Lares Trek is the third most preferred trail to Machu Picchu, and it is available in a variety of lengths, ranging from a 3-day trip to a 5-day trek. Every one of these Lares Treks terminates in the Sacred Valley of Incas.
From Ollantaytambo, travelers board trains to Aguas Calientes, the gateway to Machu Picchu, rather than arriving by the Sun Gate. We’ve put together a list of important questions to ask if you ever go on this trek, so let’s get started.
One of the numerous choices for going to Machu Picchu is the Lares Trek. The trek does not, however, end at Machu Picchu; nevertheless, every Lares Trek includes transportation from Huaran to Ollantaytambo. Here you will board a train to Aguas Calientes.
Even though the walk may be completed in five days, most people prefer to do it in four. You’re just trekking for three days out of the four. The fourth day is spent in Machu Picchu, the Inca’s Lost City. In terms of actual path, the Lares Trek has several versions, the majority of which end in Ollantaytambo.
The Ultimate Heritage Trek is the Lares Trek. On the Lares Trek, you will not only have the opportunity to hike a section of the Inca Trail structure, but you will also have the opportunity to meet people living in remote Andean settlements.
It adds depth and meaning to your adventure, as well as to your trip to Machu Picchu. Another advantage of the Lares Trek is that no hiking permits are required. You only need a ticket to enter Machu Picchu, which isn’t as difficult as getting approvals for the traditional Inca Trail.
The Lares Trek is a moderately difficult hike. Although it is not a demanding trek, some people may be affected by the elevation. While in Peru, we recommend obtaining a wooden stick to aid with balancing and lessen the pressure on your legs. We urge that you refrain from using a walking stick with a metal point since this can affect the sensitive ecosystem along the route.
The Lares Trek is 33 kilometers (20.5 miles) long, with an estimated time of 17 hours divided over three days based on which campgrounds are chosen.
Who will be influenced by elevation is hard to anticipate. Your genetic composition determines your capacity to adjust to high elevation and has nothing to do with fitness or wellness.

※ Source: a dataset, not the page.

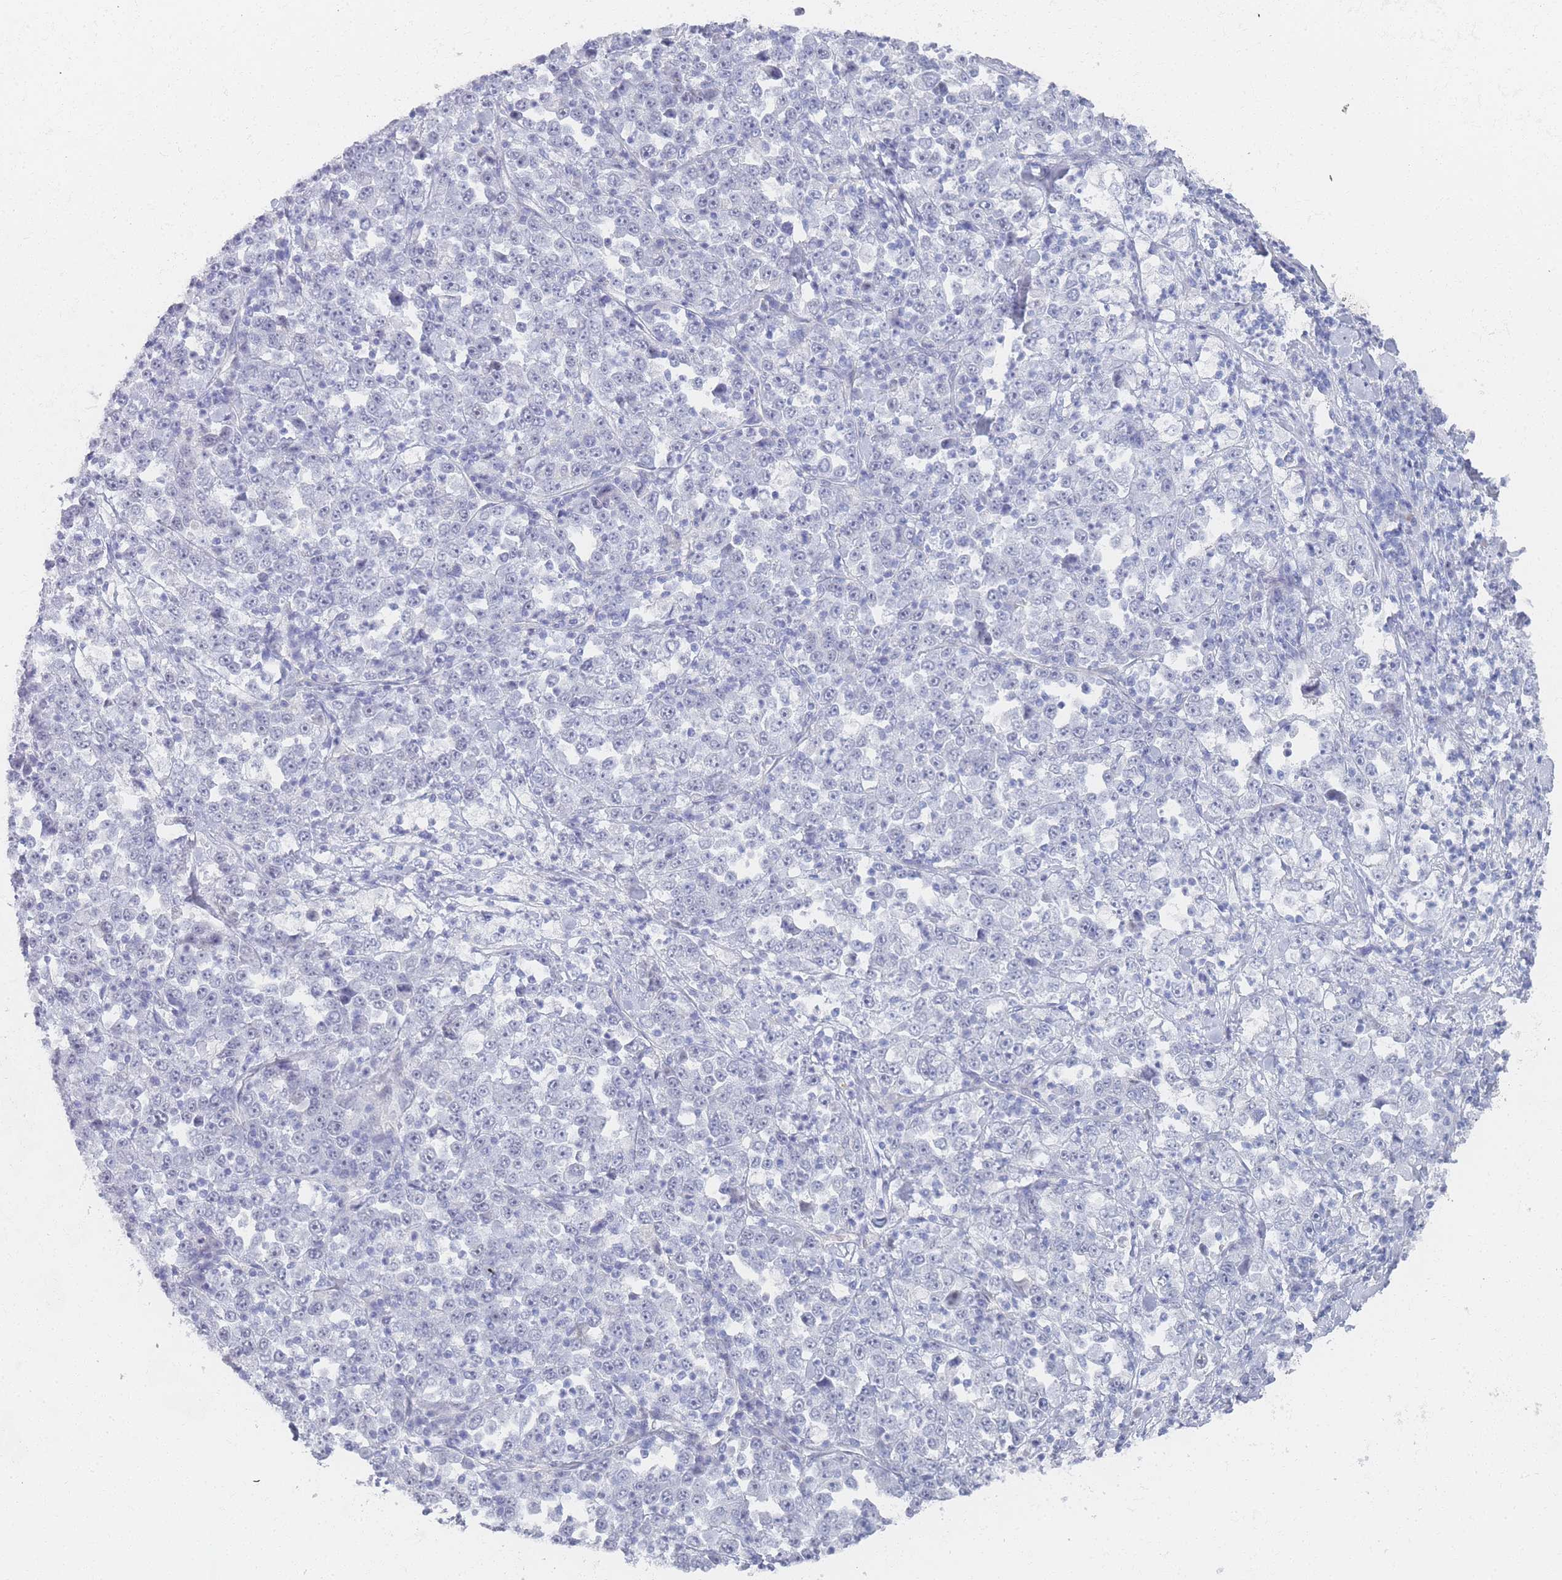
{"staining": {"intensity": "negative", "quantity": "none", "location": "none"}, "tissue": "stomach cancer", "cell_type": "Tumor cells", "image_type": "cancer", "snomed": [{"axis": "morphology", "description": "Normal tissue, NOS"}, {"axis": "morphology", "description": "Adenocarcinoma, NOS"}, {"axis": "topography", "description": "Stomach, upper"}, {"axis": "topography", "description": "Stomach"}], "caption": "A histopathology image of human stomach cancer is negative for staining in tumor cells.", "gene": "IMPG1", "patient": {"sex": "male", "age": 59}}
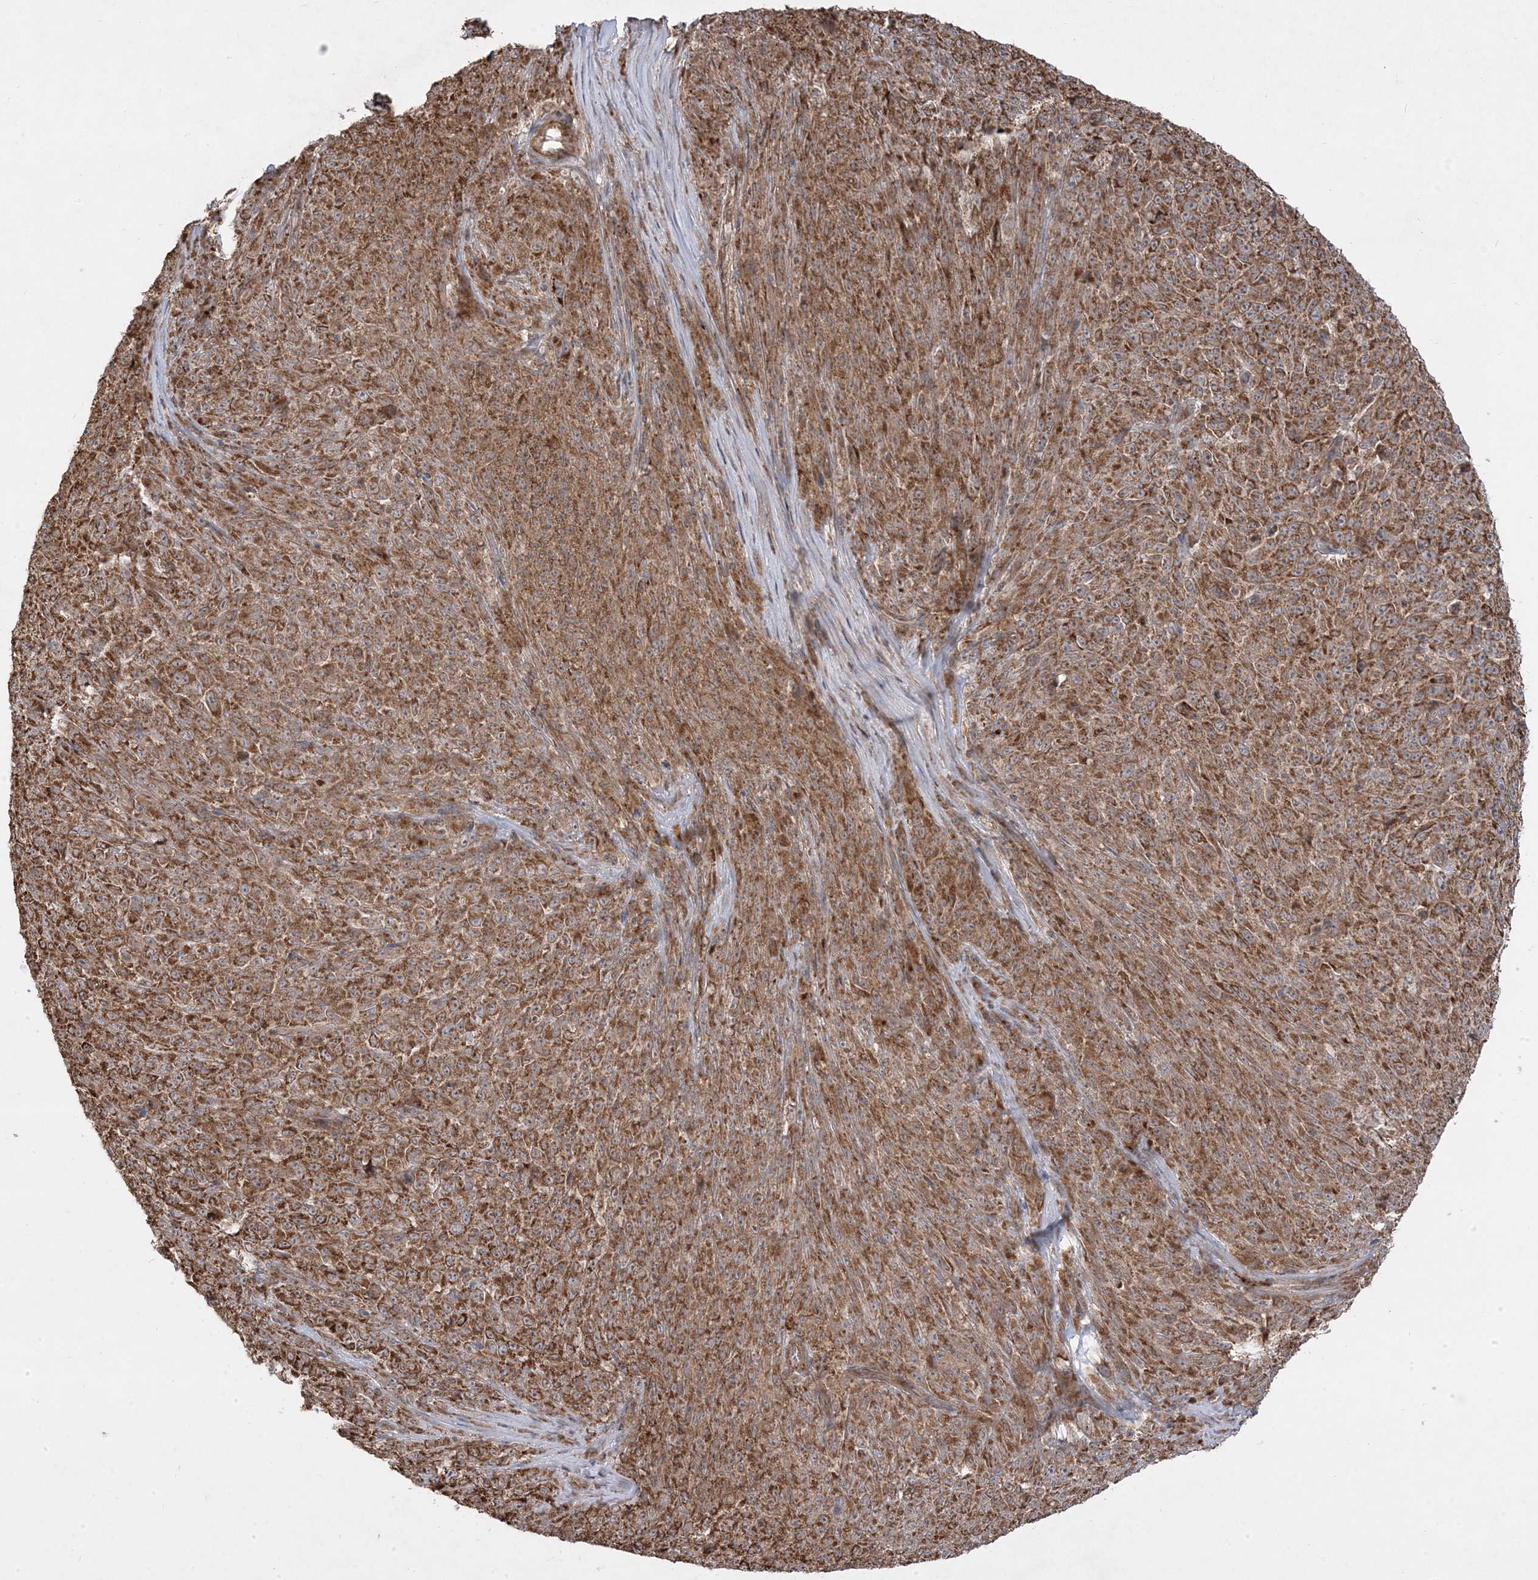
{"staining": {"intensity": "moderate", "quantity": ">75%", "location": "cytoplasmic/membranous"}, "tissue": "melanoma", "cell_type": "Tumor cells", "image_type": "cancer", "snomed": [{"axis": "morphology", "description": "Malignant melanoma, NOS"}, {"axis": "topography", "description": "Skin"}], "caption": "High-power microscopy captured an immunohistochemistry (IHC) image of malignant melanoma, revealing moderate cytoplasmic/membranous staining in approximately >75% of tumor cells.", "gene": "CLUAP1", "patient": {"sex": "female", "age": 82}}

Most folks have no difficulties if they took the time to properly acclimate. Most people can get by with a whole day in Cusco (3249m), taking it slow and drinking lots of water.
Because of the great altitude, it may get rather cold, particularly during the Andean season (May to September), where temperatures can fall below 0 degrees (Celsius) at nighttime.
We advise keeping warm clothes and a thick backpack in other seasons of the year because it can be cold. In Cuzco, you may buy hand-woven winter coats that are warm, affordable, and manufactured locally.
We recommend bringing refillable bottles for efficiency and to keep the environment clean. You can fill them at various points.